Showing posts with label identity. Show all posts
Showing posts with label identity. Show all posts

Tuesday, 23 September 2014

A Celebration of Blogs and Life, which is a Woman Breaking Eggs : 300th blog entry





Hello folks, all who stop by here.  Today I am celebrating my 300th blog entry with a very special guest post from  a very special poet and blogger - Adura Ojo.  I came across her poetry/writing about two years ago, from the Romantic Friday Writers website and her own blog. Her writing spoke to me because I too, like her, straddle different cultures and continents, and because I did a bit of my growing up in Nigeria, where her roots lie. She has a unique and forthright voice, with the characteristic lyrical lilt of West Africa.  


Here she talks about life as an immigrant and 'minority other', the identity issues we struggle with, and her debut poetry collection - Life is a Woman Breaking Eggs.


Over to you Adura, the page is yours.

-- Stated goal 1 --
Write out the blog post from "Hello folks, all" to "Woman Breaking Eggs.", word for word.
The blog post and the listing have nothing to do with each other.

-- Dataset extract --
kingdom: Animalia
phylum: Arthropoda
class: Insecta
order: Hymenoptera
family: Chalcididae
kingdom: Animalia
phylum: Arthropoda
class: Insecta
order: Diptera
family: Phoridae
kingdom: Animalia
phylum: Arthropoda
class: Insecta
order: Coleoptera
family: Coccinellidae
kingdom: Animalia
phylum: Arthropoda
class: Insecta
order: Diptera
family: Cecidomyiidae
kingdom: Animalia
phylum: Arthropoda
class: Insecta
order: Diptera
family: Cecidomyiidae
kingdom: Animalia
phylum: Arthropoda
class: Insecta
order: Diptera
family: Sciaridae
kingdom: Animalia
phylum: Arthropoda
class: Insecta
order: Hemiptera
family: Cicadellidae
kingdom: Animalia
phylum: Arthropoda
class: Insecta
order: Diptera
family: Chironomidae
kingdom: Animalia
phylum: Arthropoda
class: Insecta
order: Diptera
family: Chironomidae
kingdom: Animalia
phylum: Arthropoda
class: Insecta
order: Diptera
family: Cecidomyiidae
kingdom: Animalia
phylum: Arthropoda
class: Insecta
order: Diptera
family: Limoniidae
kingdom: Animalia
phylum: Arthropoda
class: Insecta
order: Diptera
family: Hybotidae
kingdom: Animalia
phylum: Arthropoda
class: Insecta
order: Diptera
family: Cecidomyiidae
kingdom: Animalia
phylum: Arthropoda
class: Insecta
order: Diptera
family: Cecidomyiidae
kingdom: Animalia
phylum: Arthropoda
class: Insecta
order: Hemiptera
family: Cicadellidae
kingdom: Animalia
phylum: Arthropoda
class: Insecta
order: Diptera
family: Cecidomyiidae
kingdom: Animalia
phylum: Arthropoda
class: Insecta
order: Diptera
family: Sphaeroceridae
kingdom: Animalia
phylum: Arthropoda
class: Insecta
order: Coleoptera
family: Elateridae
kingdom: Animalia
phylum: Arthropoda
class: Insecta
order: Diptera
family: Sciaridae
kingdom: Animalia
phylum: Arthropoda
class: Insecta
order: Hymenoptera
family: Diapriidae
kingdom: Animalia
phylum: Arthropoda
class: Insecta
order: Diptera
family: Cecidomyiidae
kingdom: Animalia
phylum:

-- Stated goal 2 --
Change every "class" in the listing to "Class" and leave everything else as it is.

-- Full response 1 --
Hello folks, all who stop by here.  Today I am celebrating my 300th blog entry with a very special guest post from  a very special poet and blogger - Adura Ojo.  I came across her poetry/writing about two years ago, from the Romantic Friday Writers website and her own blog. Her writing spoke to me because I too, like her, straddle different cultures and continents, and because I did a bit of my growing up in Nigeria, where her roots lie. She has a unique and forthright voice, with the characteristic lyrical lilt of West Africa.  


Here she talks about life as an immigrant and 'minority other', the identity issues we struggle with, and her debut poetry collection - Life is a Woman Breaking Eggs.

-- Full response 2 --
kingdom: Animalia
phylum: Arthropoda
Class: Insecta
order: Hymenoptera
family: Chalcididae
kingdom: Animalia
phylum: Arthropoda
Class: Insecta
order: Diptera
family: Phoridae
kingdom: Animalia
phylum: Arthropoda
Class: Insecta
order: Coleoptera
family: Coccinellidae
kingdom: Animalia
phylum: Arthropoda
Class: Insecta
order: Diptera
family: Cecidomyiidae
kingdom: Animalia
phylum: Arthropoda
Class: Insecta
order: Diptera
family: Cecidomyiidae
kingdom: Animalia
phylum: Arthropoda
Class: Insecta
order: Diptera
family: Sciaridae
kingdom: Animalia
phylum: Arthropoda
Class: Insecta
order: Hemiptera
family: Cicadellidae
kingdom: Animalia
phylum: Arthropoda
Class: Insecta
order: Diptera
family: Chironomidae
kingdom: Animalia
phylum: Arthropoda
Class: Insecta
order: Diptera
family: Chironomidae
kingdom: Animalia
phylum: Arthropoda
Class: Insecta
order: Diptera
family: Cecidomyiidae
kingdom: Animalia
phylum: Arthropoda
Class: Insecta
order: Diptera
family: Limoniidae
kingdom: Animalia
phylum: Arthropoda
Class: Insecta
order: Diptera
family: Hybotidae
kingdom: Animalia
phylum: Arthropoda
Class: Insecta
order: Diptera
family: Cecidomyiidae
kingdom: Animalia
phylum: Arthropoda
Class: Insecta
order: Diptera
family: Cecidomyiidae
kingdom: Animalia
phylum: Arthropoda
Class: Insecta
order: Hemiptera
family: Cicadellidae
kingdom: Animalia
phylum: Arthropoda
Class: Insecta
order: Diptera
family: Cecidomyiidae
kingdom: Animalia
phylum: Arthropoda
Class: Insecta
order: Diptera
family: Sphaeroceridae
kingdom: Animalia
phylum: Arthropoda
Class: Insecta
order: Coleoptera
family: Elateridae
kingdom: Animalia
phylum: Arthropoda
Class: Insecta
order: Diptera
family: Sciaridae
kingdom: Animalia
phylum: Arthropoda
Class: Insecta
order: Hymenoptera
family: Diapriidae
kingdom: Animalia
phylum: Arthropoda
Class: Insecta
order: Diptera
family: Cecidomyiidae
kingdom: Animalia
phylum:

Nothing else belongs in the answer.